The monster recoiled, its form destabilizing, shadows peeling away from its body like smoke in strong wind. It snarled, rage and something else flickering within the void where its face should be.

Fear.

Then the ground beneath Kai collapsed entirely.

He fell.

The darkness swallowed him whole.

Kai jerked awake with a sharp gasp, sitting upright as his heart hammered violently against his ribs. Cold sweat drenched his back, his breath coming in ragged bursts as he scanned his surroundings.

Dorm room.

Stone walls. Morning light filtering weakly through the tall window. His bed sheets twisted around his legs.

A dream.

Slowly, his breathing steadied.

He pressed a trembling hand to his chest. The Blood-Focus Stone lay cool and inert beneath his shirt, as if nothing had happened. No warmth. No pulse.

Yet the sensation lingered.

That presence.

Kai swung his legs over the side of the bed, running a hand through his hair.
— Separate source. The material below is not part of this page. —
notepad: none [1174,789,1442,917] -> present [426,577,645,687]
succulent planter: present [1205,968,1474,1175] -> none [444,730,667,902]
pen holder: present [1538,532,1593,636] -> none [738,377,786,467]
His palms were slick with sweat. For a moment, he just sat there, grounding himself in the familiar creaks of the dormitory and the distant murmur of other students waking.

"It was just a dream," he muttered.

But even as he said it, he wasn't sure.

The monster's gaze still clung to him, heavy and knowing. The feeling of his blood responding—recognizing something—had been too vivid to dismiss entirely.
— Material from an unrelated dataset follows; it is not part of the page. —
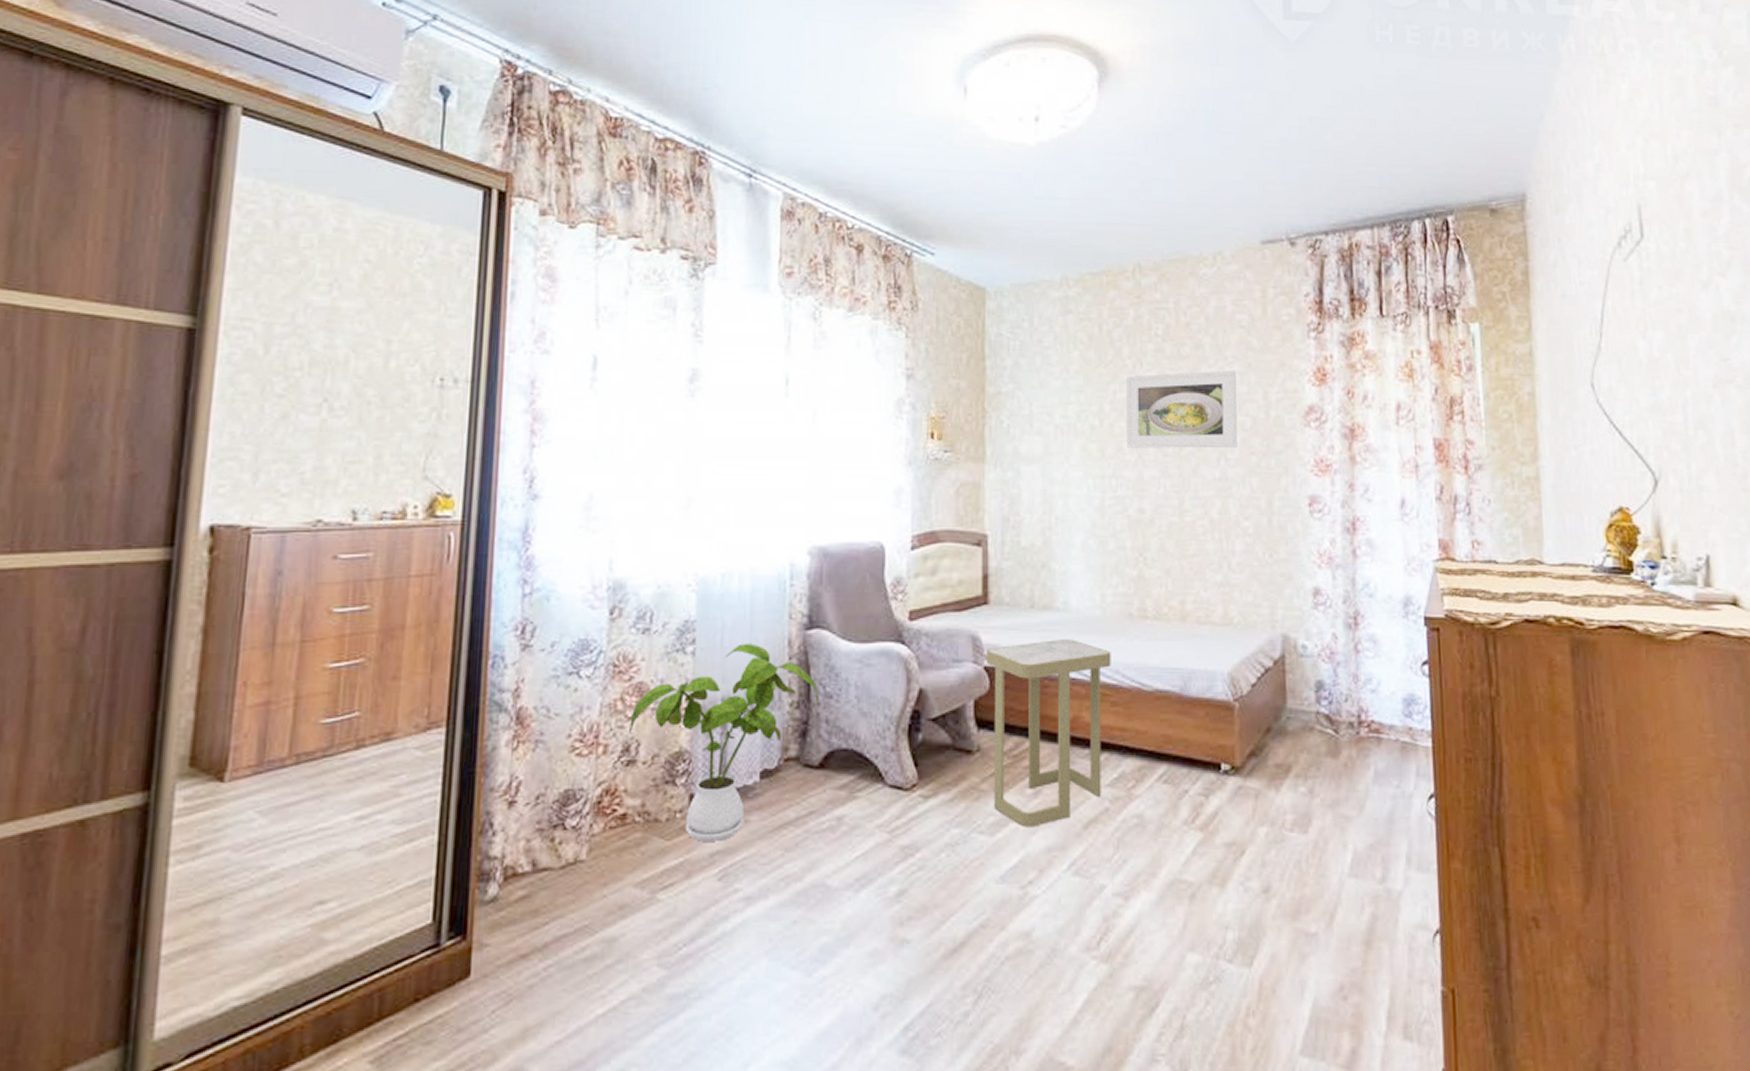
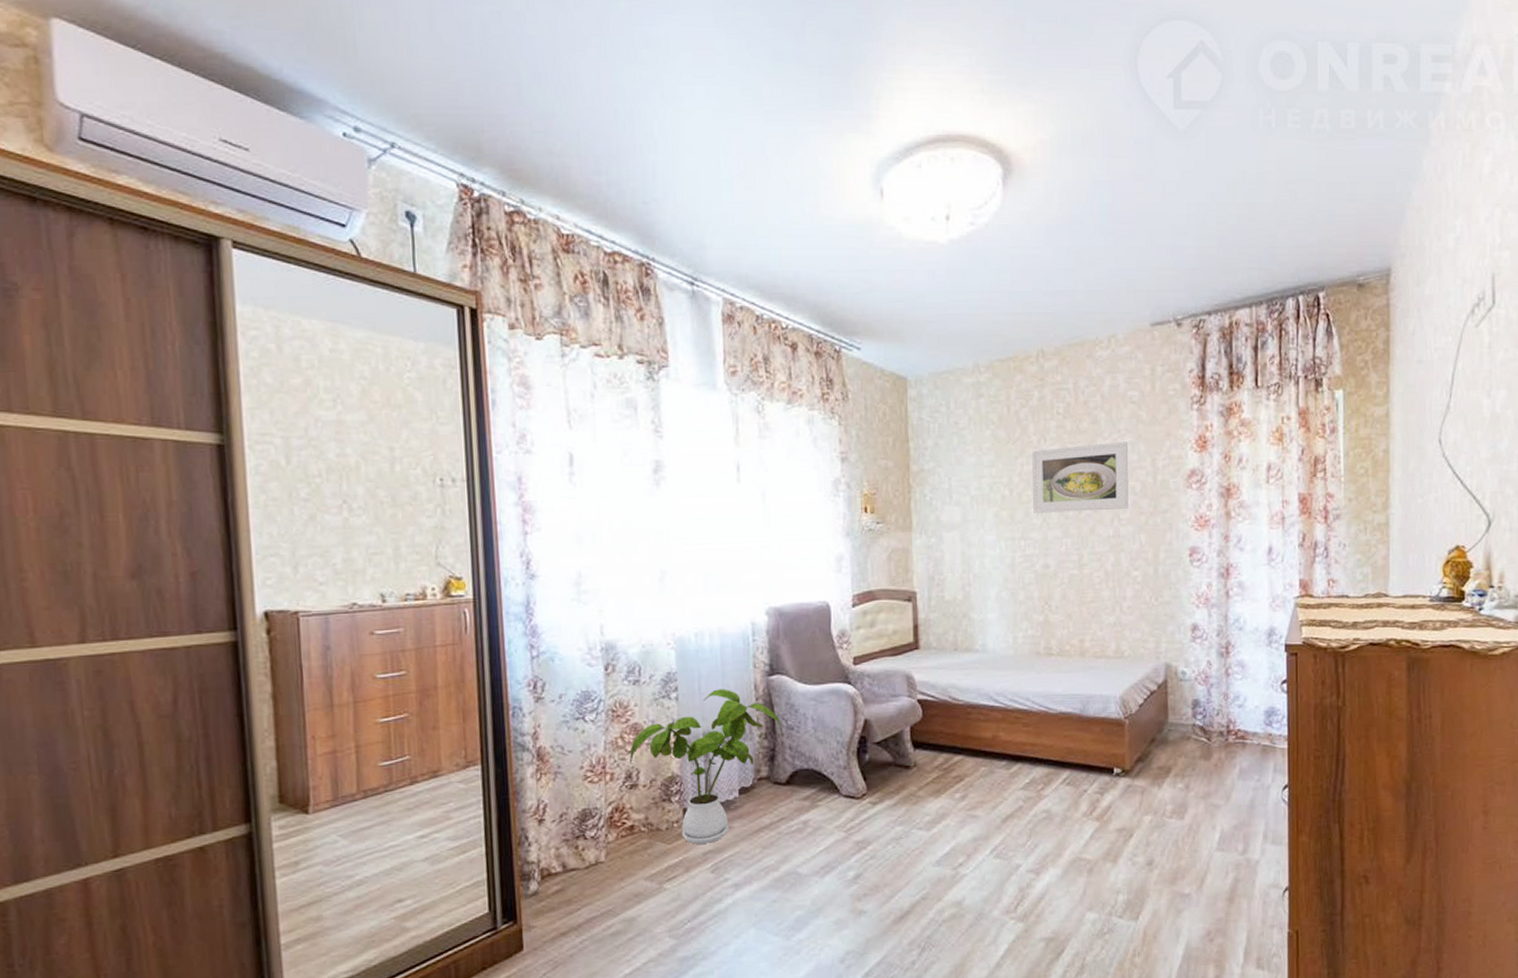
side table: present [986,639,1111,828] -> none [918,675,1023,824]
A deep, resonant bell rang out across the academy grounds.

Once.

Twice.

The sound rolled through the stone halls, vibrating through the floor beneath his feet.

The signal for the beginning of the first day of class.

Kai exhaled slowly and stood.

Whatever that dream had been—premonition, memory, or warning—it would have to wait. The academy was waking, and with it, the next stage of his life.

Still, as he reached for his cloak, one thought echoed quietly in his mind:

Something is already hunting me.

And this time, it might not stay in his dreams.